▶ Exercises to complete:
a - According to the passage on deforestation, about what share of the Amazon rainforest has been destroyed over the past 50 years?
b - List every capability that the deforestation passage says Amazon SageMaker geospatial capabilities make easy.
c - Pick up the passage on deforestation and satellite imagery analysis after its final sentence and continue it.

▶ Text shown:
******

ML 13300 arch
Deforestation is a major concern in many tropical geographies where local rainforests are at severe risk of destruction. About 17% of the Amazon rainforest has been destroyed over the past 50 years, and some tropical ecosystems are approaching a tipping point beyond which recovery is unlikely.
A key driver for deforestation is raw material extraction and production, for example the production of food and timber or mining operations. Businesses consuming these resources are increasingly recognizing their share of responsibility in tackling the deforestation issue. One way they can do this is by ensuring that their raw material supply is produced and sourced sustainably. For example, if a business uses palm oil in their products, they will want to ensure that natural forests were not burned down and cleared to make way for a new palm oil plantation.
Geospatial analysis of satellite imagery taken of the locations where suppliers operate can be a powerful tool to detect problematic deforestation events. However, running such analyses is difficult, time-consuming, and resource-intensive. Amazon SageMaker geospatial capabilities—now generally available in the AWS Oregon Region—provide a new and much simpler solution to this problem. The tool makes it easy to access geospatial data sources, run purpose-built processing operations, apply pre-trained ML models, and use built-in visualization tools faster and at scale.

******

Point correspondence tracking rows:
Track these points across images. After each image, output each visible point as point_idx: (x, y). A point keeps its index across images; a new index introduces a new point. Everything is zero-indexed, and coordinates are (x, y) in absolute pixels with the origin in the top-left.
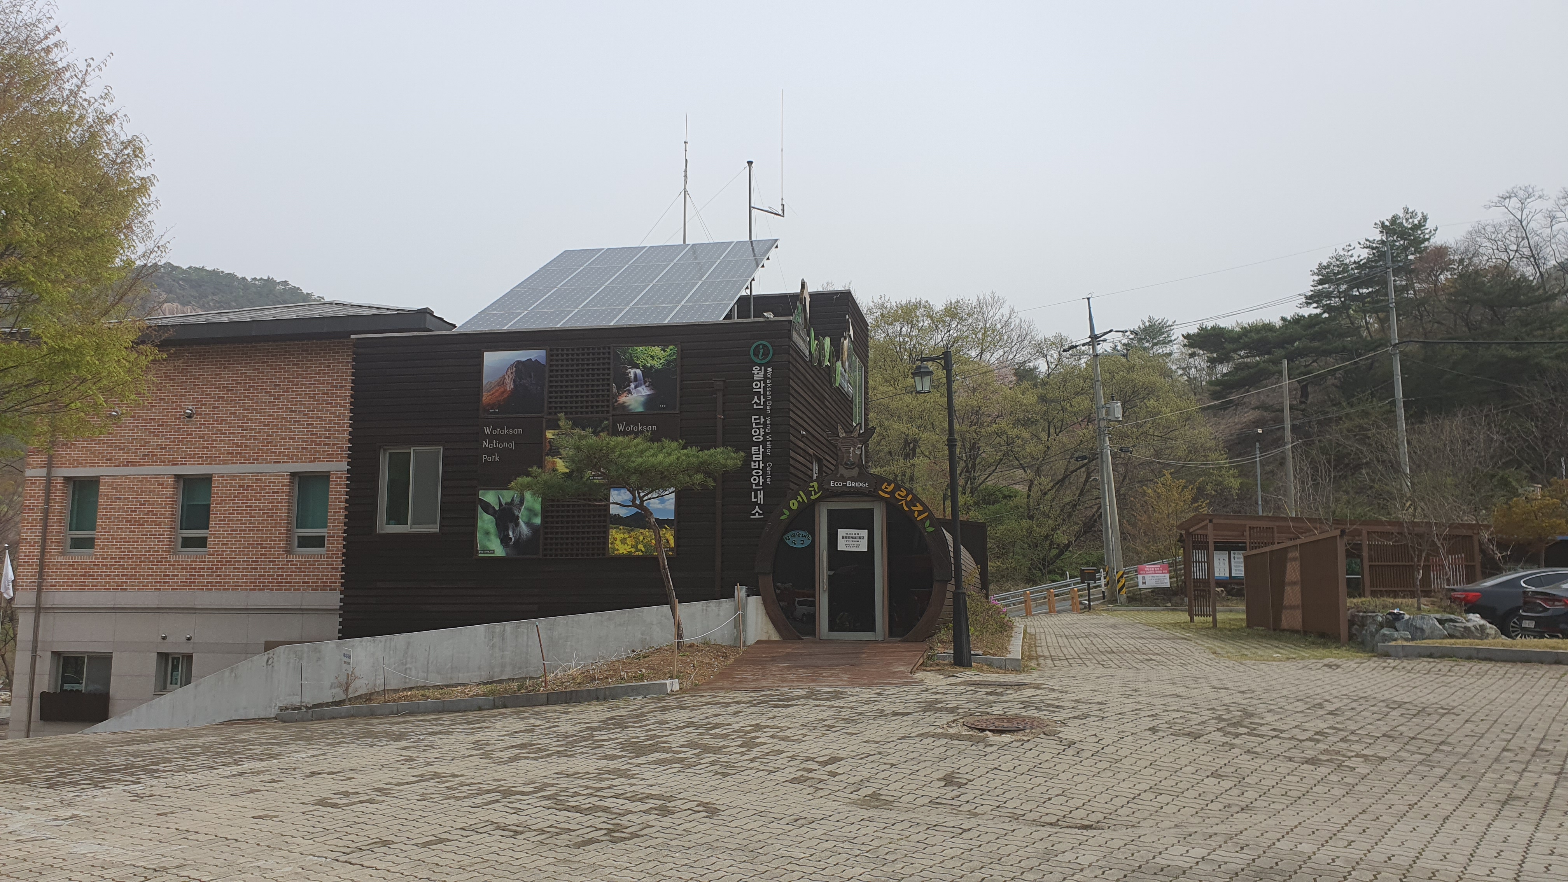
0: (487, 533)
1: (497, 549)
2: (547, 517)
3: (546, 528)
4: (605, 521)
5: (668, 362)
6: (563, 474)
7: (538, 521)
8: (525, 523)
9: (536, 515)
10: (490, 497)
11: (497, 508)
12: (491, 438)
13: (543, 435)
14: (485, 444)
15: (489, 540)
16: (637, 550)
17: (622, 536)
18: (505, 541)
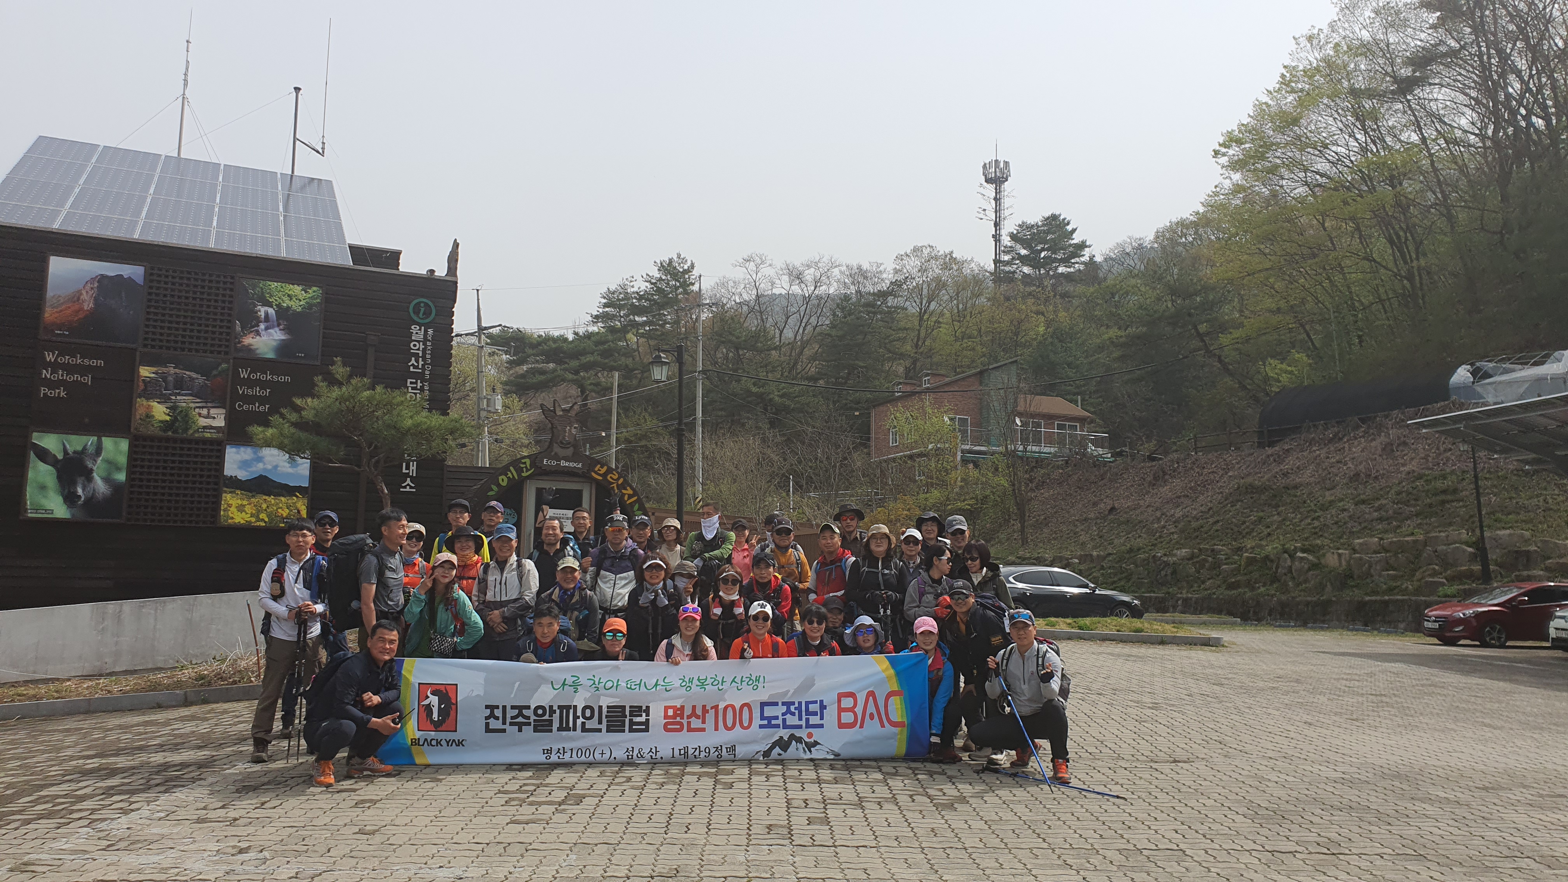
0: (43, 488)
1: (58, 509)
2: (134, 473)
3: (132, 486)
4: (216, 484)
5: (310, 306)
6: (161, 422)
7: (121, 477)
8: (103, 479)
9: (118, 469)
10: (50, 442)
11: (60, 456)
12: (55, 367)
13: (134, 372)
14: (46, 374)
15: (45, 497)
16: (259, 520)
17: (239, 502)
18: (70, 499)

******

▶ Expected results:
a - About 17%.

b -
- Accessing geospatial data sources
- Running purpose-built processing operations
- Applying pre-trained ML models
- Using built-in visualization tools

c -
In this post, you will learn how to use SageMaker geospatial capabilities to easily baseline and monitor the vegetation type and density of areas where suppliers operate. Supply chain and sustainability professionals can use this solution to track the temporal and spatial dynamics of unsustainable deforestation in their supply chains. Specifically, the guidance provides data-driven insights into the following questions:
The solution uses SageMaker geospatial capabilities to retrieve up-to-date satellite imagery for any area of interest with just a few lines of code, and apply pre-built algorithms such as land use classifiers and band math operations. You can then visualize results using built-in mapping and raster image visualization tooling. To derive further insights from the satellite data, the guidance uses the export functionality of Amazon SageMaker to save the processed satellite imagery to Amazon Simple Storage Service (Amazon S3), where data is cataloged and shared for custom postprocessing and analysis in an Amazon SageMaker Studio notebook with a SageMaker geospatial image. Results of these custom analyses are subsequently published and made observable in Amazon QuickSight so that procurement and sustainability teams can review supplier location vegetation data in one place. The following diagram illustrates this architecture.
The notebooks and code with a deployment-ready implementation of the analyses shown in this post are available at the GitHub repository Guidance for Geospatial Insights for Sustainability on AWS.
This post uses an area of interest (AOI) from Brazil where land clearing for cattle production, oilseed growing (soybean and palm oil), and timber harvesting is a major concern. You can also generalize this solution to any other desired AOI.
The following screenshot displays the AOI showing satellite imagery (visible band) from the European Space Agency’s Sentinel 2 satellite constellation retrieved and visualized in a SageMaker notebook. Agricultural regions are clearly visible against dark green natural rainforest. Note also the smoke originating from inside the AOI as well as a larger area to the North. Smoke is often an indicator of the use of fire in land clearing.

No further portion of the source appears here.